Even by Game of
Thrones standards, Rubens depiction of Saturn devouring his son is
grotesque. There is a matter of factness in the way Saturn is going about his business
that is chilling. Ramsay Bolton would be reminding us of his jaw-dropping
barbarity, but this guy is just doing it. And he has reason, knowing that among
the deities, sons usurp their fathers. Then there’s the ripping of the flesh off
the chest; it’s not the usual “off with his head” approach, but more the way
one might eat chicken (without cutlery, I mean ). Saturn with an old man’s dishevelled
grey hair, bushy eye-brows, loss of body-tone so wonderfully achieved; it’s a
realistic impression, and it’s an impression that stresses that all is being
done with the utmost (albeit depraved) sanity.

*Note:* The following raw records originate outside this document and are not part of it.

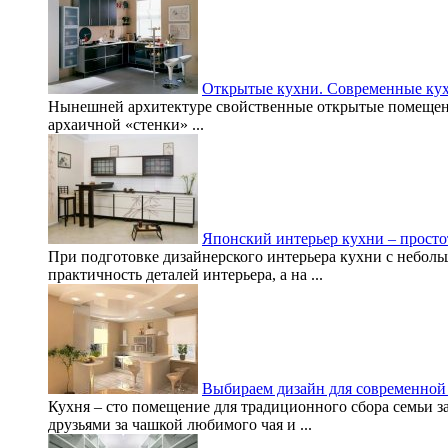
Открытые кухни. Современные ку
Нынешней архитектуре свойственные открытые помещения 
архаичной «стенки» ...
Японский интерьер кухни – просто
При подготовке дизайнерского интерьера кухни с небол
практичность деталей интерьера, а на ...
Выбираем дизайн для современной
Кухня – сто помещение для традиционного сбора семьи з
друзьями за чашкой любимого чая и ...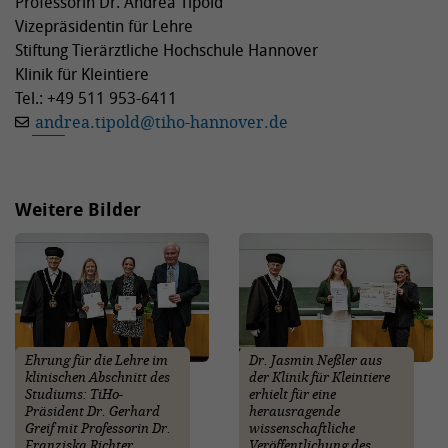
Professorin Dr. Andrea Tipold
Vizepräsidentin für Lehre
Stiftung Tierärztliche Hochschule Hannover
Klinik für Kleintiere
Tel.: +49 511 953-6411
andrea.tipold
@
tiho-hannover.de
Weitere Bilder
Ehrung für die Lehre im
Dr. Jasmin Neßler aus
klinischen Abschnitt des
der Klinik für Kleintiere
Studiums: TiHo-
erhielt für eine
Präsident Dr. Gerhard
herausragende
Greif mit Professorin Dr.
wissenschaftliche
Franziska Richter
Veröffentlichung des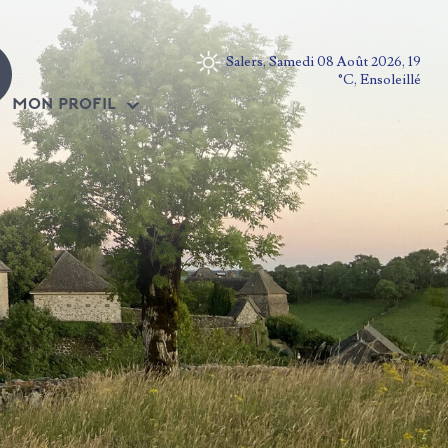
Salers, Samedi 08 Août 2026, 19
°C, Ensoleillé
MON PROFIL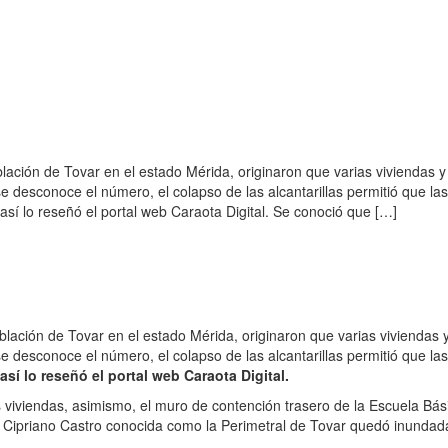
blación de Tovar en el estado Mérida, originaron que varias viviendas y
 desconoce el número, el colapso de las alcantarillas permitió que las
sí lo reseñó el portal web Caraota Digital. Se conoció que […]
blación de Tovar en el estado Mérida, originaron que varias viviendas 
 desconoce el número, el colapso de las alcantarillas permitió que las
así lo reseñó el portal web Caraota Digital.
 viviendas, asimismo, el muro de contención trasero de la Escuela Bás
Cipriano Castro conocida como la Perimetral de Tovar quedó inundad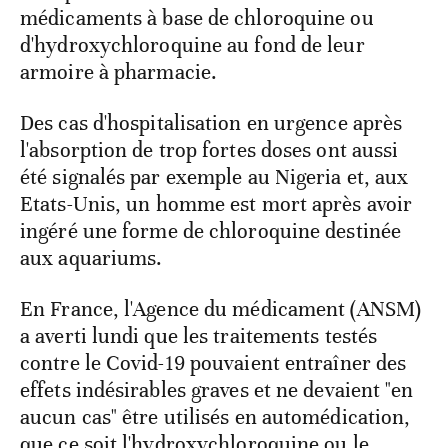
médicaments à base de chloroquine ou
d'hydroxychloroquine au fond de leur
armoire à pharmacie.
Des cas d'hospitalisation en urgence après
l'absorption de trop fortes doses ont aussi
été signalés par exemple au Nigeria et, aux
Etats-Unis, un homme est mort après avoir
ingéré une forme de chloroquine destinée
aux aquariums.
En France, l'Agence du médicament (ANSM)
a averti lundi que les traitements testés
contre le Covid-19 pouvaient entraîner des
effets indésirables graves et ne devaient "en
aucun cas" être utilisés en automédication,
que ce soit l'hydroxychloroquine ou le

Goya’s Saturn , on the other hand is comic-book; he looks
completely ‘out of his tree’; whichever
end of the carcass was topmost would, of
course, be the end that got chewed off first. And since the headless body seems
to be of adult proportions, this Saturn is a giant. As regards which Saturn I’d
prefer to bump into, I suppose I’d take my chances with the first; on the other
hand, since he looks like any old man, I might well run him and not recognise anything different in him; and
that’s serious menace.
It helps me to use images like these to spur ideas in my own
writing. The various different interpretations of Goya’s painting (time
devouring the young, Spanish war efforts devouring its youth, deaths of Goya’s
own children, relations with his son) are
prime fodder for poetry and the images can prepare the stage. But isn’t it intriguing how completely different the poem would end
up if based on one or the other of these two images?